───── TEXT SEGMENT ─────

Treasurys sold off sharply Monday, briefly pushing the yield on the 10-year Treasury note above the 2.30% threshold as Federal Reserve Chairman Jerome Powell warned that policy makers were willing to boost rates in half-point increments if needed to get inflation under control.
What are yields doing?
The yield on the 10-year Treasury note
rose as high as 2.302%, the highest since May 2019, according to FactSet, and was recently at 2.293%. That compares with 2.146% at 3 p.m. Eastern on Friday. Yields and debt prices move opposite each other.
The 2-year Treasury note yield
was 2.099%, compared with 1.955% Friday afternoon.
The yield on the 30-year Treasury bond
was 2.523% versus 2.417% late Friday.
Based on 3 p.m. levels, the yield on the 10-year Treasury note was up 42.4 basis points for the two weeks that ended Friday, the largest two-week jump since November 2016, according to Dow Jones Market Data. The 2-year yield rose 46.5 basis points over the same stretch, its biggest two-week climb since April 2008.
What’s driving the market?
“If we conclude that it is appropriate to move more aggressively by raising the federal-funds rate by more than 25 basis points at a meeting or meetings, we will do so,” Powell said in remarks to the National Association for Business Economics.
The Fed chief emphasized the need to tighten monetary policy quickly, warning that upward pressure on prices from the invasion of Ukraine comes at a time of “already too high inflation.”
Major central banks, including the Fed, have signaled more concern over the ability of Russia’s war on Ukraine to stoke already strong inflation via surging prices for oil and other commodities.
On Monday, the Ukrainian government refused demands by Russia to surrender the southern port city of Mariupol as Russian forces continued to bombard Ukrainian cities. The demand by Russia came hours after Ukrainian authorities said Moscow’s forces had bombed an art school that was sheltering about 400 people.

─────

**PROBLEMS TO WORK ON:**
1 - Summarize the Treasury market report in two sentences.
2 - Echo the Treasury market report word for word, from "The yield on the 30-year" to "since April 2008.".

───── DATA EXTRACTS ─────

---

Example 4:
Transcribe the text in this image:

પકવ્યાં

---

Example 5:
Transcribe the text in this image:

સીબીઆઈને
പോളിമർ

─────

**ANSWERS TO THE PROBLEMS:**
1 - Treasurys sold off sharply Monday, briefly pushing the 10-year Treasury note yield as high as 2.302%, its highest since May 2019. Federal Reserve Chairman Jerome Powell warned that policy makers were willing to raise rates in half-point increments to get inflation under control, saying that price pressure from the invasion of Ukraine comes amid "already too high inflation."

2 -
The yield on the 30-year Treasury bond
was 2.523% versus 2.417% late Friday.
Based on 3 p.m. levels, the yield on the 10-year Treasury note was up 42.4 basis points for the two weeks that ended Friday, the largest two-week jump since November 2016, according to Dow Jones Market Data. The 2-year yield rose 46.5 basis points over the same stretch, its biggest two-week climb since April 2008.